■ Task goal: A line below contains "Rendered at 2134 by 1600 pixels.", and a later one contains "List each element's". Repeat both, with every line between them, exactly.

[Input data — start]

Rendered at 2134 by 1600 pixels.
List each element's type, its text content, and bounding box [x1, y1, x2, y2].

[Input data — finish]
[Input data — start]

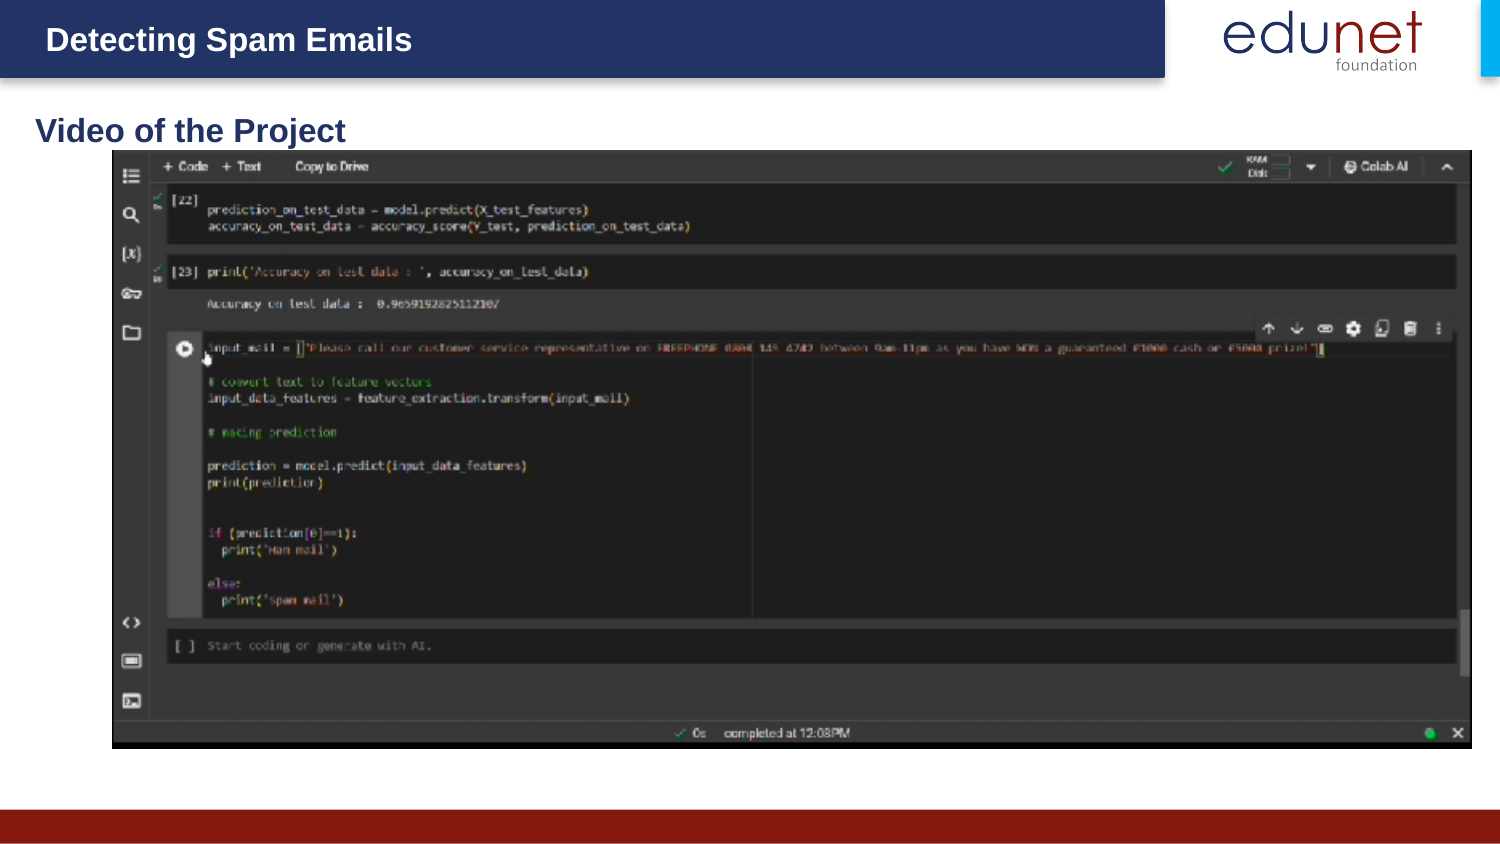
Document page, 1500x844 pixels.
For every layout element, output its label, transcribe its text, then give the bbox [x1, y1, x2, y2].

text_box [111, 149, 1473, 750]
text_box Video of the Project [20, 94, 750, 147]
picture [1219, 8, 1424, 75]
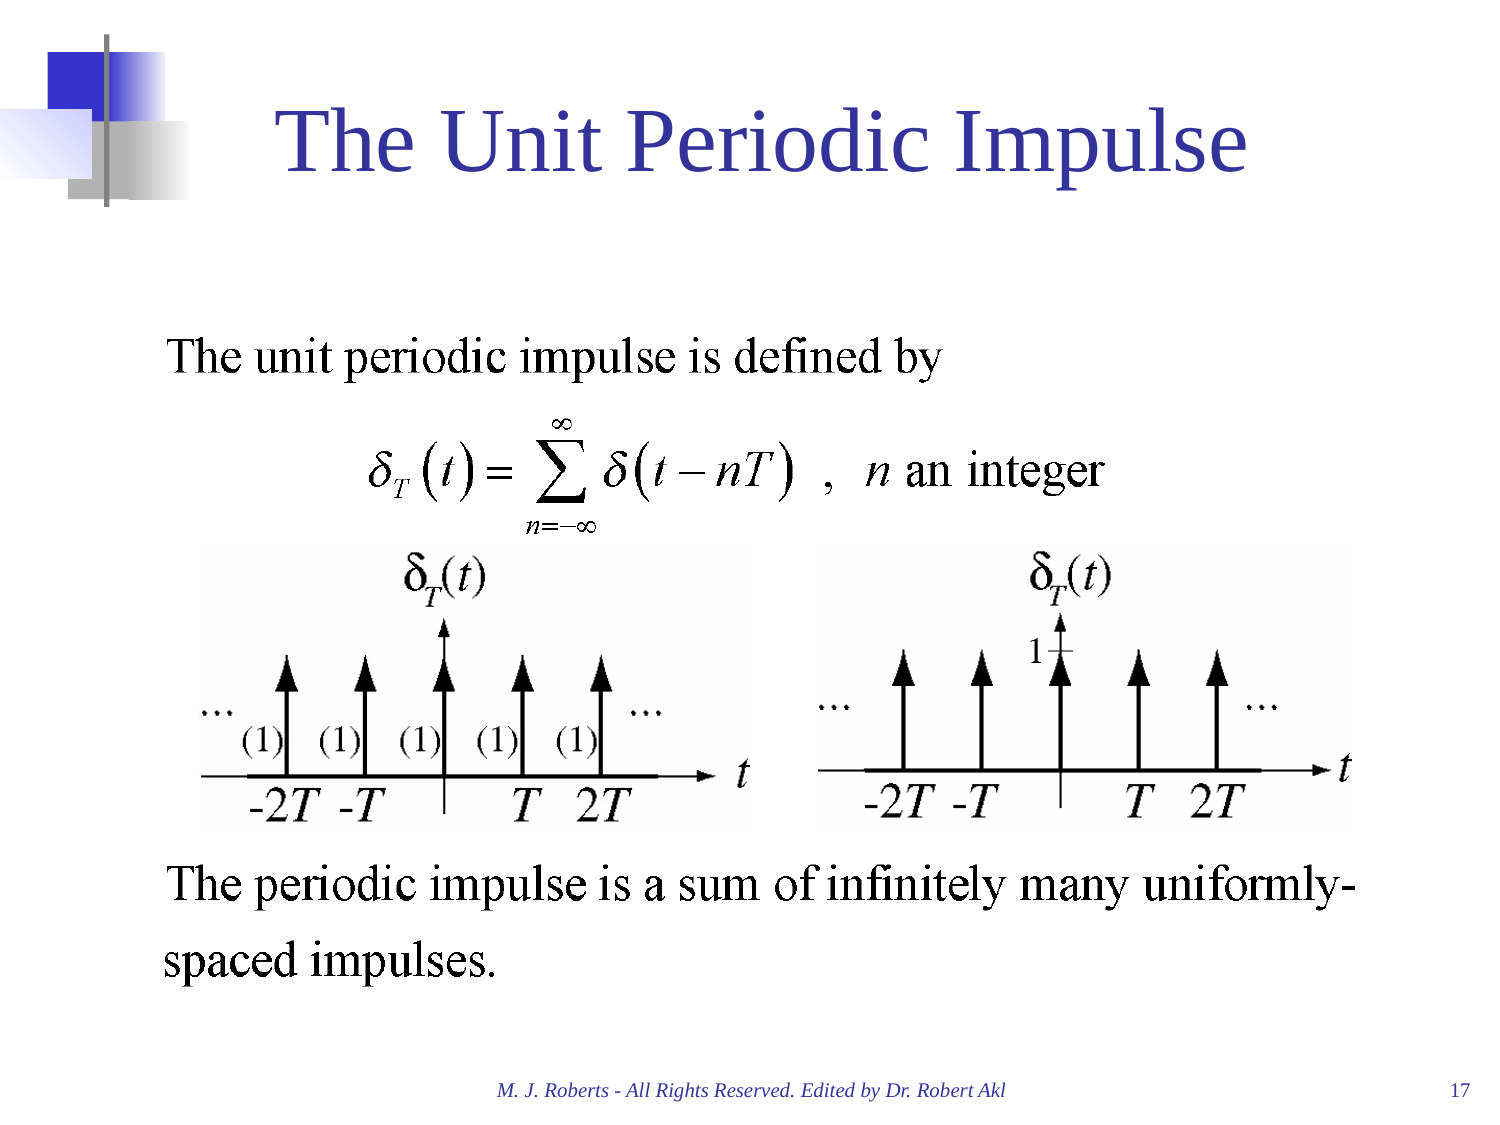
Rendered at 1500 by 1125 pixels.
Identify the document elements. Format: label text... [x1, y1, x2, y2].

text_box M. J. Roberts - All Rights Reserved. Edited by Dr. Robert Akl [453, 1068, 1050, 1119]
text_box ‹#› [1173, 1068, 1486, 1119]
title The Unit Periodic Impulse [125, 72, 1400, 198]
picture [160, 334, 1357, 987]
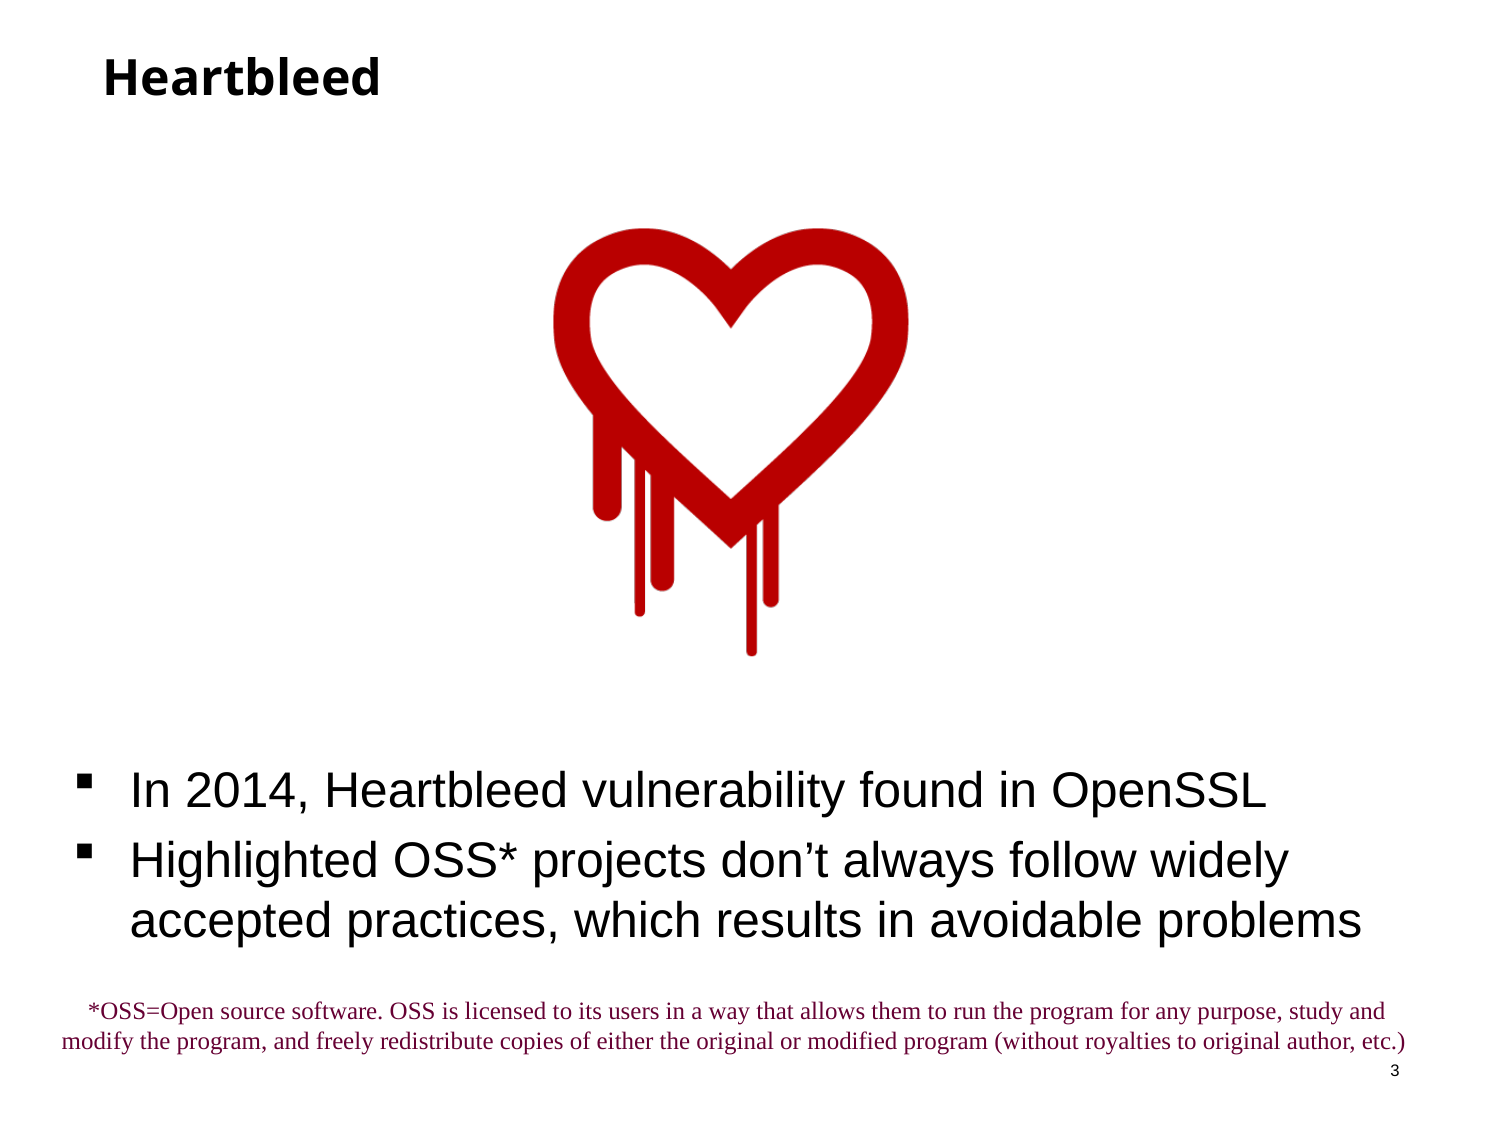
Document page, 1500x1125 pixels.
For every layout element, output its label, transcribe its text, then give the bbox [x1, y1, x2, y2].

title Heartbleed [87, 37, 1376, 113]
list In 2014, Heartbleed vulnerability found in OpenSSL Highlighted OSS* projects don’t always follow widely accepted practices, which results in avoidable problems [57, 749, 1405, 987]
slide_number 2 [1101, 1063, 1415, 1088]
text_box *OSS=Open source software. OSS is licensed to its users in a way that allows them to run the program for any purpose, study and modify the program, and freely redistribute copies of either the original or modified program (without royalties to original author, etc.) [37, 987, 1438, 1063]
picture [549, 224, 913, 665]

[Input data — finish]

■ Exercise response:
Rendered at 2134 by 1600 pixels.
List each element's type, its text content, and bounding box [x1, y1, x2, y2].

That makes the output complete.